From 18 19 to 1823, Heine studied law and philosophy at Bonn University and Berlin University. He has listened to the lectures of Romantic writer august wilhelm and idealistic philosopher Hegel. Heine began his literary creation as early as 20 years old. His early poems, such as The Distress of Youth, Lyric Episode, The Return of the Native, Beihai Collection, etc., mainly focus on personal experience and love distress, reflecting the depression of personality and the distress of not finding a way out under feudal autocracy.
"Like some people, I feel the same pain in Germany. If I say the most uncomfortable pain, I will say my pain. " The personal feelings expressed in these poems have certain social significance. When 1827 was collected and published, these poems were labeled as poetry lines. They show distinctive romantic style, simple and sincere feelings, and rich folk songs, which are welcomed by readers. Many of them have been set to music by composers, which are widely circulated in Germany and are excellent works of German lyric poetry.
From 1824 to 1828, Heine traveled to many places in the motherland, Britain, Italy and other countries. Because of his extensive contact with the society, he deepened his understanding of the real society and wrote four prose travel notes.
In the first part of Travel Notes on Mount Hatz, Heine described the suffocating situation in Germany in the 1920s with a humorous and lively style, satirizing feudal reactionary rulers, stale universities, vulgar philistines, reactionary nationalists and passive romantics. It depicts the magnificent natural scenery of the motherland with a strong lyrical style, and at the same time depicts the working life of miners in mountainous areas with deep sympathy.
In the second book "Thoughts-Collected Works of Le Grunter", Heine described the scene of the French army entering his hometown, portrayed the image of Napoleon, and showed the author's longing for the French Revolution and his hatred of German feudal rule.
In the third Italian travelogue, A Passage from Munich to Genoa, it describes the scenery and social life of Italy, exposes the reactionary nature of aristocratic Catholicism, and criticizes the tendency of aristocratic writers to be divorced from reality.
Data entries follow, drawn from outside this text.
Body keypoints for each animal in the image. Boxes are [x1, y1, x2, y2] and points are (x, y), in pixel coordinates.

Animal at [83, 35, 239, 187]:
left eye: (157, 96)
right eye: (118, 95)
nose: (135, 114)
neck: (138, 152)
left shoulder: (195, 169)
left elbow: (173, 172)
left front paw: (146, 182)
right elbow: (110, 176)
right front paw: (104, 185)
In the fourth English fragment, the writer depicts the sharp opposition between the wealthy aristocrats and the bourgeoisie and the working people, and exposes the greed and plunder of the big bourgeoisie.
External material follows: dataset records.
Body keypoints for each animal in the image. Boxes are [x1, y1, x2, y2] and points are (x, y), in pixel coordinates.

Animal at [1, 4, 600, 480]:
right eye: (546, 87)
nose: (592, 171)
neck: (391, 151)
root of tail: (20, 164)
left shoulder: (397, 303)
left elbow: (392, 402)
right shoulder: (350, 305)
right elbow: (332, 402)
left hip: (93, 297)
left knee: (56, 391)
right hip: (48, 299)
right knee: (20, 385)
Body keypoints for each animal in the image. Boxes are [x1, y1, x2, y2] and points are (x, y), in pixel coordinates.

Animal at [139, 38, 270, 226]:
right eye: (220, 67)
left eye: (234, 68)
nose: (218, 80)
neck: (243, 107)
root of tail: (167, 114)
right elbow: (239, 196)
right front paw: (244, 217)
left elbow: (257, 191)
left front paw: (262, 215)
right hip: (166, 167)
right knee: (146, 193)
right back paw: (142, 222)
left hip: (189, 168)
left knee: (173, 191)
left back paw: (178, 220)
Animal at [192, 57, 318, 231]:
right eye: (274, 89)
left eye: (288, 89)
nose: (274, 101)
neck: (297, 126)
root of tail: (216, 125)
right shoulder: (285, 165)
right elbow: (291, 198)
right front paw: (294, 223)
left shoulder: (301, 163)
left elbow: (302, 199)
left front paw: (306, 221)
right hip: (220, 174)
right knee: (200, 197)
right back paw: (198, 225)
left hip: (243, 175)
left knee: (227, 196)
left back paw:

The main tendency of these four notes is to attack the feudal reactionary rule of Germany and expect a more thorough bourgeois revolution in Germany. The creation of these four travel notes shows that Heine has grown into a revolutionary Democrat in thought, and in art, Heine has turned from describing his personal experiences and feelings in his youth to exploring social reality and moving towards realism.
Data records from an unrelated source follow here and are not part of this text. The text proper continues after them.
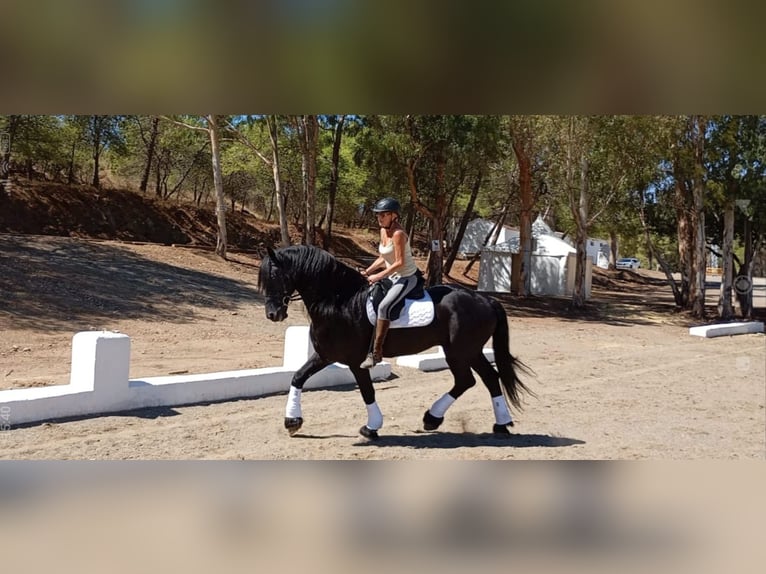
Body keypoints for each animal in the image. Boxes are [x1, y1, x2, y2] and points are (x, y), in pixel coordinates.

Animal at [258, 245, 533, 440]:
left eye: (275, 276)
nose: (273, 314)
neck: (339, 302)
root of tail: (486, 300)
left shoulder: (356, 362)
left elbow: (367, 391)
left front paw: (371, 427)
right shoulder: (325, 355)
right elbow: (298, 377)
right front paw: (292, 422)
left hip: (459, 352)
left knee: (467, 380)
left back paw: (433, 418)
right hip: (471, 351)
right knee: (489, 378)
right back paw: (499, 424)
Heine's ideological contradictions and doubts in his later years are manifested in his belief and understanding of productism. His ideological contradiction is the product of that era. As Lenin said in memory of herzen, "it is the product and reflection of an era with world historical significance. In this era, the bourgeois-democratic revolution is dying, and the socialist proletarian revolution is not yet mature". At the same time, it also reflects the limitations of Heine's own bourgeois worldview. 1856 On February 27th, Heine passed away.